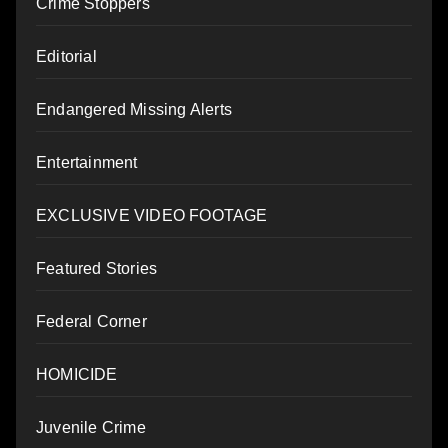
Crime Stoppers
Editorial
Endangered Missing Alerts
Entertainment
EXCLUSIVE VIDEO FOOTAGE
Featured Stories
Federal Corner
HOMICIDE
Juvenile Crime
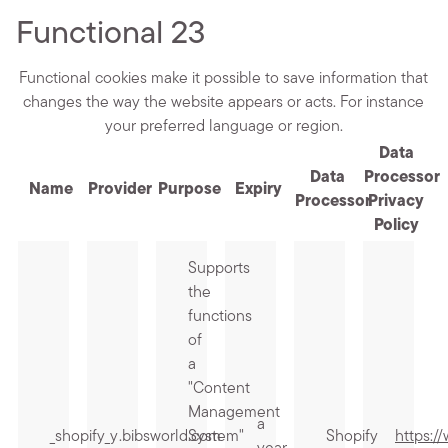
Functional
23
Functional cookies make it possible to save information that
changes the way the website appears or acts. For instance
your preferred language or region.
Data
Data
Processor
Name
Provider
Purpose
Expiry
Processor
Privacy
Policy
Supports
the
functions
of
a
"Content
Management
a
_shopify_y
.bibsworld.com
System"
Shopify
https:/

━━━━━━

[Problem statement]: Please return each line of the listing above that contains "Functional".

[Answer area]:
Functional
Functional cookies make it possible to save information that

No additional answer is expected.